Although lupus can occur at any age, it is most commonly diagnosed in individuals between the age of 15-44. Diagnosing lupus usually involves a conversation with your doctor about your medical history and symptoms followed by a blood test and urine test. The physician may ask for more tests if necessary.
While the exact cause of lupus remains unknown, experts believe it may be a combination of multiple underlying factors including environmental factors (such as smoking, stress and exposure to toxins such as silica dust), hormones, genetics, infections and/or certain medications.
Types of lupus
The most common type of lupus is systemic lupus erythematosus (SLE).
This type of lupus gets its name based on its characteristic that it affects several different organ systems of the body, including the kidneys, skin, heart, joints, nervous system, and lungs.
SLE can range in intensity from mild to severe and typically, symptoms get worse over time before improving.

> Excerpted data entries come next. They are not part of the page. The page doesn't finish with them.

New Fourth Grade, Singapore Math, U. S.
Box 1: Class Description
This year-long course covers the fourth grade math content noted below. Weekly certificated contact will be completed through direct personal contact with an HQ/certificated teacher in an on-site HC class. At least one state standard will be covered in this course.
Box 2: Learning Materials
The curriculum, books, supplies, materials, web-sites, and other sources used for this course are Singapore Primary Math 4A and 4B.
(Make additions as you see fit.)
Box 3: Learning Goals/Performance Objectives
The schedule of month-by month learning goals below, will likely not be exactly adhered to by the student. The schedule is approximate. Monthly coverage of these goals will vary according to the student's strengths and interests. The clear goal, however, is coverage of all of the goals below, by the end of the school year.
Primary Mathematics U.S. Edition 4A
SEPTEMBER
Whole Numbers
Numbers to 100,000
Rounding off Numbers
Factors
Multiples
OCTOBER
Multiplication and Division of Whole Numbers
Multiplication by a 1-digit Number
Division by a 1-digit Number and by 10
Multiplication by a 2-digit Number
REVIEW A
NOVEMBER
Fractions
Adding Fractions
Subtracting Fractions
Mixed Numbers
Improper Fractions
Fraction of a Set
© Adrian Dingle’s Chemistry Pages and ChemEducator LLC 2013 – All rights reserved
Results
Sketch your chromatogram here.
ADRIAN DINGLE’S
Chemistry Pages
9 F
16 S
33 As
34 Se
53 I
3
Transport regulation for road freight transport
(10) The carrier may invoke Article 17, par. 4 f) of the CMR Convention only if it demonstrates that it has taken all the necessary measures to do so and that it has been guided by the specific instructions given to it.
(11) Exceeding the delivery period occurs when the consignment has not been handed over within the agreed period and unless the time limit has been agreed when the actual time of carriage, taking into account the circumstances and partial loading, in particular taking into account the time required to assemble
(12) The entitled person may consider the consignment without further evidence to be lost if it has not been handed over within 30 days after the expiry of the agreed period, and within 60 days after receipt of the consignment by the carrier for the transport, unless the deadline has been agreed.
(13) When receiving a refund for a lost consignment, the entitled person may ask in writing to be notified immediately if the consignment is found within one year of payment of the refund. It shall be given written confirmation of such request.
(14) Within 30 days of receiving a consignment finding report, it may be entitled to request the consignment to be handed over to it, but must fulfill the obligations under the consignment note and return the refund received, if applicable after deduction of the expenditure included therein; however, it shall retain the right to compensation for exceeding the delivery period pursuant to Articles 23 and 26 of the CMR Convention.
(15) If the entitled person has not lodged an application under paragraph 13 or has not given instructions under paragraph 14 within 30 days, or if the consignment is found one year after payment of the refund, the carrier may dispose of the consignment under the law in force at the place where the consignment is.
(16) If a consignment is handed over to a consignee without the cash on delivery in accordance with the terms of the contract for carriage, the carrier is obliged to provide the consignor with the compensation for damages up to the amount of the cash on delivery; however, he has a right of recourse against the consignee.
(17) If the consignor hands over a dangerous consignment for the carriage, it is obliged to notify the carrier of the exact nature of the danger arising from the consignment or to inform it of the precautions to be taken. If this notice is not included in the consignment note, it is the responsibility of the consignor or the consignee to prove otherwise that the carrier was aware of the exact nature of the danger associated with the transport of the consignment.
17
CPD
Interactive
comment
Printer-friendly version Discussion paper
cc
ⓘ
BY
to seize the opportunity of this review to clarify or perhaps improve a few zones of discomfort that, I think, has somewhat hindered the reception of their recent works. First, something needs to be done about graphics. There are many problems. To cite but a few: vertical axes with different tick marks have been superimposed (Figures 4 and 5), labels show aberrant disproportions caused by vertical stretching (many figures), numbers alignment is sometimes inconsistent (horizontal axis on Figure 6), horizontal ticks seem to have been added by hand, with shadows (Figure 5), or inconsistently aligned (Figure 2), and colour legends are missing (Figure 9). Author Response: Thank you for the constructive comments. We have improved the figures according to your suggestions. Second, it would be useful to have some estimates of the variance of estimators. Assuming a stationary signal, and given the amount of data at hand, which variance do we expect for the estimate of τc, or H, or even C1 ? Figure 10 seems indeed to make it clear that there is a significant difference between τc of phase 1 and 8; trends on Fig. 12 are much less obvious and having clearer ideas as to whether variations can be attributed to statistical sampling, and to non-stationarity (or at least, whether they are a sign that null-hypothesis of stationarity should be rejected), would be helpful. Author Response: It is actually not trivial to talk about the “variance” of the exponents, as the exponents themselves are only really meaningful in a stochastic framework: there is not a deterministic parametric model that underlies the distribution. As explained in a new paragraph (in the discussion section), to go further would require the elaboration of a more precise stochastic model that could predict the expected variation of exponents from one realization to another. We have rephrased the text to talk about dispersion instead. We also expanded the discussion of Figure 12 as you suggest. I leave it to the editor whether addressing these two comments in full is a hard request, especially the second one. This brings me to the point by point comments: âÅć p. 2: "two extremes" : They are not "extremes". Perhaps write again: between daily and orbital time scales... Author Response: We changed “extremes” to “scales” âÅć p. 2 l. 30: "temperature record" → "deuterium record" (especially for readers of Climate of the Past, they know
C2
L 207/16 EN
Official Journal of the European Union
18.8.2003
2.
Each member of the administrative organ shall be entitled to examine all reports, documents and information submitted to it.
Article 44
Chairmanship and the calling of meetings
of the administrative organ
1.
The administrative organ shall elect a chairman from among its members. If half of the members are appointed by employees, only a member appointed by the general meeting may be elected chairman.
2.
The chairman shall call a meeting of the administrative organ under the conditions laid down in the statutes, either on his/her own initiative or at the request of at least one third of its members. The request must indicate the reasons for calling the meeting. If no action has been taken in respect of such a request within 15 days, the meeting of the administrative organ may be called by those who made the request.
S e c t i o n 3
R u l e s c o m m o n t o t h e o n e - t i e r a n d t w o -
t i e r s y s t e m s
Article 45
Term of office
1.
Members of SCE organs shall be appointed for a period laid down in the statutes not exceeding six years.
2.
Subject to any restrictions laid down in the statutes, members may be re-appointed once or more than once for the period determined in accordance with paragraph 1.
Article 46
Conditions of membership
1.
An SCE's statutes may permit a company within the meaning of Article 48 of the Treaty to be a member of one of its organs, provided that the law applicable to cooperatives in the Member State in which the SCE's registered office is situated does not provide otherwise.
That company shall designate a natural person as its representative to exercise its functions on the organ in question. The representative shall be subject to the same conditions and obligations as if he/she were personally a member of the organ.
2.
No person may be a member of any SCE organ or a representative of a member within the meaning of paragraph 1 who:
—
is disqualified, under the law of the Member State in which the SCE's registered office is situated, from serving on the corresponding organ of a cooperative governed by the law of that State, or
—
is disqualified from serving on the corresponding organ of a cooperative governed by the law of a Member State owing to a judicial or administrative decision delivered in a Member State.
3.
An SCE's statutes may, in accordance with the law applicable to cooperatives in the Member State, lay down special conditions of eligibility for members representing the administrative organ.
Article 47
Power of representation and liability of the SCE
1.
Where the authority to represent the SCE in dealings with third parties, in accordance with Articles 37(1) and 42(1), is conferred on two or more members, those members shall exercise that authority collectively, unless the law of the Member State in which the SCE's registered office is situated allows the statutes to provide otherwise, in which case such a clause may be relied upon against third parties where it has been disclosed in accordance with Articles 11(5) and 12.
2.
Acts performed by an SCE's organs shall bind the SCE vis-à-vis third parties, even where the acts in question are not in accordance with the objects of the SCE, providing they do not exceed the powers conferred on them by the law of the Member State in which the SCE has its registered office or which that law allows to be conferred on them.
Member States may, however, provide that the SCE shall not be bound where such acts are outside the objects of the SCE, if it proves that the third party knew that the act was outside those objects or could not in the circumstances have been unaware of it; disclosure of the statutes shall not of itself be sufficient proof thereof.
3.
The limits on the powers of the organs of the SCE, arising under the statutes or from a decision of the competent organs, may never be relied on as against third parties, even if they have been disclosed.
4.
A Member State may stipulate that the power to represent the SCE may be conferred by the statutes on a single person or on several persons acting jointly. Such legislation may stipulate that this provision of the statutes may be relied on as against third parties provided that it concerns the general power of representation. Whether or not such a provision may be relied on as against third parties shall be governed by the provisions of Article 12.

The periods when symptoms get worse are referred to as flares, and when they improve the periods are known as remissions.
Other types of lupus include:
- Cutaneous lupus is type of lupus that is limited to the skin. Cutaneous lupus can cause rashes and permanent lesions that can, in turn, cause scarring. There are several subtypes of cutaneous lupus including: acute, subacute and chronic cutaneous lupus.
- Drug-induced lupus is lupus that is induced by the use of certain prescription medications. Research has shown that this type of lupus develops through the long-term use of some types of prescription drugs such as antimicrobials, drugs for high blood pressure such as hydralazine and arrhythmia drugs such as quinidine.
- Neonatal lupus is a type of lupus is extremely rare. It affects infants whose biological parents have certain autoimmune antibodies, which are then transmitted from parent to fetus through the placenta. Most babies will have symptoms that will go away after a few months, while others may have developmental issues in the heart. If these antibodies are present during your pregnancy, you will need to be followed very closely by a rheumatologist and a high-risk obstetrician that specialises in fetal-maternal medicine.
While lupus is a condition that affects your health, you can manage your quality of life by taking your medications and prioritising overall wellness through staying active, eating healthy, and by managing stress and getting enough rest.